### THE TASK
Output each entry verbatim and exclude every picture from it.

### Collected data

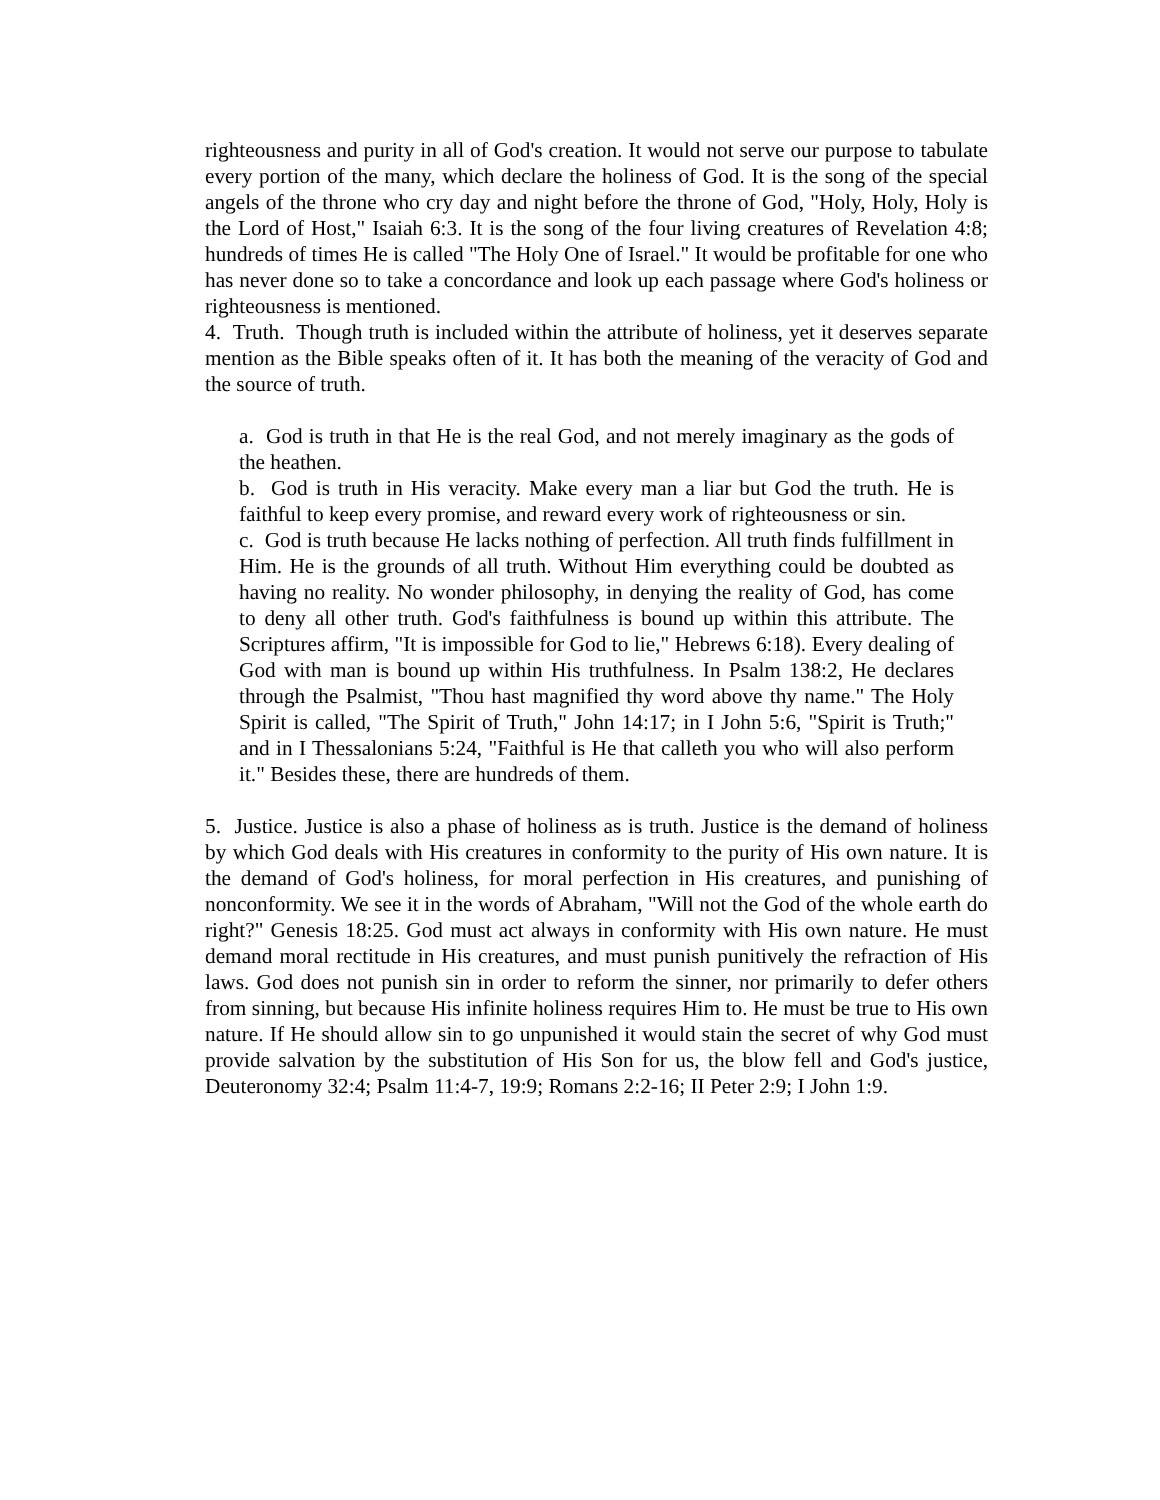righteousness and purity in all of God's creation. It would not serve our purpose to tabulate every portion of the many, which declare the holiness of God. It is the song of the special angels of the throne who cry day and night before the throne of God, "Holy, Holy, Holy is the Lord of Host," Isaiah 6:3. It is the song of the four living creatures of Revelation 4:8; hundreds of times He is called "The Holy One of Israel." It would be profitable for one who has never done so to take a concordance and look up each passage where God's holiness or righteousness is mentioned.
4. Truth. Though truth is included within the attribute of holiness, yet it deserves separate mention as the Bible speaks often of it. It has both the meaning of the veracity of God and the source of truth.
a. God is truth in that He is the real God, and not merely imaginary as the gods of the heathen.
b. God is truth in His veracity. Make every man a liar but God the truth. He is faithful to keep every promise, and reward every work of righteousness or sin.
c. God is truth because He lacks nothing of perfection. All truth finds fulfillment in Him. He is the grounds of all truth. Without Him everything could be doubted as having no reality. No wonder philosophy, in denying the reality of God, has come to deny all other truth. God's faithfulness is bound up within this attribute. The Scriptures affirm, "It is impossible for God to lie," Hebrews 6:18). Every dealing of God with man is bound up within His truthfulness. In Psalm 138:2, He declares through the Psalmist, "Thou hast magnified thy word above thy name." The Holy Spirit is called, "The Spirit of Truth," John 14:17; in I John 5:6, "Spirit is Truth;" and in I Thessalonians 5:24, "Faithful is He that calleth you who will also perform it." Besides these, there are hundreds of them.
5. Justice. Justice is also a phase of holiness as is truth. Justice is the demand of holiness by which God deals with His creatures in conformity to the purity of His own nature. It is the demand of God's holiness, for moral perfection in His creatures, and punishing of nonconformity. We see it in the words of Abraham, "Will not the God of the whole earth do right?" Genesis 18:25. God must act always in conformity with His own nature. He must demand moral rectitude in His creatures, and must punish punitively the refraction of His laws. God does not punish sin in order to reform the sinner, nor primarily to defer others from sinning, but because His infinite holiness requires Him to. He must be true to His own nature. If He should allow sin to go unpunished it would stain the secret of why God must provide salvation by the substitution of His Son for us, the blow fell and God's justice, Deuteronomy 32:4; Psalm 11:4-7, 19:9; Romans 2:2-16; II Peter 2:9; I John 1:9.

### YOUR SOLUTION
righteousness and purity in all of God's creation. It would not serve our purpose to tabulate every portion of the many, which declare the holiness of God. It is the song of the special angels of the throne who cry day and night before the throne of God, "Holy, Holy, Holy is the Lord of Host," Isaiah 6:3. It is the song of the four living creatures of Revelation 4:8; hundreds of times He is called "The Holy One of Israel." It would be profitable for one who has never done so to take a concordance and look up each passage where God's holiness or righteousness is mentioned.
4. Truth. Though truth is included within the attribute of holiness, yet it deserves separate mention as the Bible speaks often of it. It has both the meaning of the veracity of God and the source of truth.
a. God is truth in that He is the real God, and not merely imaginary as the gods of the heathen.
b. God is truth in His veracity. Make every man a liar but God the truth. He is faithful to keep every promise, and reward every work of righteousness or sin.
c. God is truth because He lacks nothing of perfection. All truth finds fulfillment in Him. He is the grounds of all truth. Without Him everything could be doubted as having no reality. No wonder philosophy, in denying the reality of God, has come to deny all other truth. God's faithfulness is bound up within this attribute. The Scriptures affirm, "It is impossible for God to lie," Hebrews 6:18). Every dealing of God with man is bound up within His truthfulness. In Psalm 138:2, He declares through the Psalmist, "Thou hast magnified thy word above thy name." The Holy Spirit is called, "The Spirit of Truth," John 14:17; in I John 5:6, "Spirit is Truth;" and in I Thessalonians 5:24, "Faithful is He that calleth you who will also perform it." Besides these, there are hundreds of them.
5. Justice. Justice is also a phase of holiness as is truth. Justice is the demand of holiness by which God deals with His creatures in conformity to the purity of His own nature. It is the demand of God's holiness, for moral perfection in His creatures, and punishing of nonconformity. We see it in the words of Abraham, "Will not the God of the whole earth do right?" Genesis 18:25. God must act always in conformity with His own nature. He must demand moral rectitude in His creatures, and must punish punitively the refraction of His laws. God does not punish sin in order to reform the sinner, nor primarily to defer others from sinning, but because His infinite holiness requires Him to. He must be true to His own nature. If He should allow sin to go unpunished it would stain the secret of why God must provide salvation by the substitution of His Son for us, the blow fell and God's justice, Deuteronomy 32:4; Psalm 11:4-7, 19:9; Romans 2:2-16; II Peter 2:9; I John 1:9.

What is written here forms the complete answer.